Don’t Let Them Get Away With It: Trump Supporting Putin Isn’t Okay
- john raymond
- 3 days ago
- 4 min read

They are already trying to make you forget. They are already testing the waters. “Is it really so bad?” “Didn’t Trump just want peace?” “Maybe Putin is more reasonable than we thought.” The campaign to normalize Donald Trump’s deference to Vladimir Putin has begun in earnest, and it’s coming faster than even seasoned observers expected. We have moved from years of denial—"He’s not really working for Putin"—to the next and more dangerous phase: trivialization. That is the phase where the betrayal is no longer denied, but is treated as inconsequential, even strategic. That is the phase where rot sets in. And it is exactly the moment where our collective spine must stiffen.
Let’s be clear about what just happened. Donald Trump had a two-hour phone call with Vladimir Putin. He came away from it saying the tone was “excellent,” that a ceasefire in Ukraine would be negotiated not with America or its allies involved, but directly between Russia and Ukraine—on terms known only to them. He praised Russia’s potential for “massive wealth creation” through trade with the United States. He blamed the ongoing war not on the invader, but on Ukrainian President Volodymyr Zelenskyy, calling him obstinate and suggesting that he doesn’t have the leverage to make demands. All of this is classic Trump—but worse, it is classic asymmetric manipulation. And MAGA influencers, far-right pundits, and opportunistic conservatives have already started to spin it as normal, or even noble.
Don’t fall for it.
There is nothing okay about the president of the United States, past or present, acting as a megaphone for a foreign autocrat who has engaged in brutal war crimes. There is nothing okay about letting Russia define the terms of “peace” while its bombs continue to fall on hospitals, schools, and civilian homes. There is nothing okay about pretending that Trump’s affinity for Putin is about pragmatism when it has always been about submission.

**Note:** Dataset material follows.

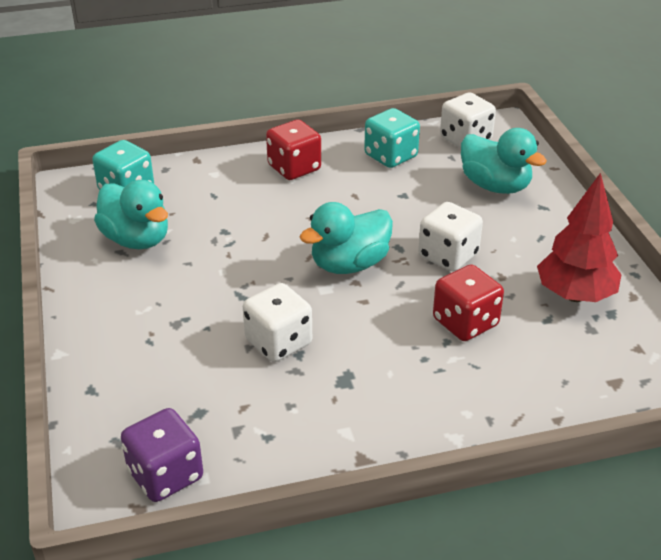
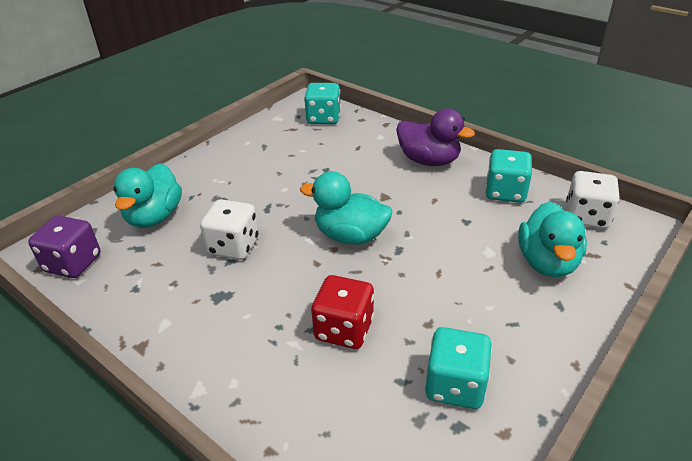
camera: 55 degrees right, 0 degrees up
(137, 239) = (281, 145): turquoise duck -> turquoise duck (154, 217)
(294, 168) = (429, 161): red dice -> purple duck
(448, 256) = (418, 280): white dice -> none
(574, 295) = (455, 385): red tree -> turquoise dice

But the worst part is what comes next. Trump’s supporters, many of whom have already tied themselves into knots defending his most indefensible actions, will now shift their posture from “he didn’t do it” to “so what if he did?” They will suggest that working with Putin is actually savvy. They will say Biden couldn’t get a ceasefire and Trump can. They will push a narrative that standing with Ukraine is some neocon fantasy, that NATO is past its prime, and that the world needs a new realignment—with Trump, and by extension Putin, at the center.
This is not a fringe phenomenon. It is already happening. Republican voters are shifting, with polls showing more and more viewing Russia not as an adversary, but as “friendly” or even as a partner. Far-right media figures are praising Trump’s “diplomacy” while ignoring that he completely erased Ukrainian agency and Western security concerns in his statement. Some are already suggesting that it’s time to “let Russia have what it wants” so the world can move on.
But we cannot afford to move on. Because what Russia wants is not peace—it is conquest. What Putin wants is not stability—it is submission. His regime has kidnapped Ukrainian children, forcibly relocated them to Russia to be indoctrinated and erased. His army has targeted civilians with missile strikes, including attacks on hospitals, marketplaces, and apartment buildings. His intelligence services have assassinated dissidents with poison and suppressed domestic opposition through imprisonment, torture, and show trials. His propaganda machine has fueled global disinformation campaigns designed to destabilize Western democracies, including ours.
Trump knows this. And he does not care. His only interest is power—his own and that of the man who can help him retain it. That man is Vladimir Putin. The most dangerous trick Trump plays is not the outright lie. It is the reframing. It is the slow, corrosive twist that turns treason into toughness, that turns surrender into strategy. That is what is underway now.
And so this is the warning: if we let this go unchallenged, if we let them spin this into something acceptable, it will not end with rhetoric. It will end with alliances torn apart, democratic institutions further degraded, and dictators emboldened across the globe. Trump was allowed to re-enter office while actively echoing Kremlin priorities. Now we must name that for what it is: the end of American independence in foreign policy, and the final act in a long, slow betrayal.
The MAGA base will not be moved by scolding. But they may still be moved by clarity. There are those on the edge of his movement who still value American strength, who still believe in defending the innocent, who still recoil from child abductions and unprovoked wars. Those people need to be reminded that Putin is not a misunderstood statesman. He is a tyrant. And Trump is his herald.
We must inoculate ourselves—and each other—against what comes next. The normalization of treason is not a natural political progression. It is a test. It is a test of memory, of principle, of courage. If we pass it, we preserve what is left of the moral clarity that still defines America’s role in the world. If we fail it, we will watch that clarity dissolve into a fog of “both sides” confusion, autocratic sympathies, and hollow slogans about peace.
Don’t let them get away with it. Say it clearly: Trump supporting Putin isn’t okay. It never was. It never will be. And anyone trying to convince you otherwise is counting on you to forget. So don’t.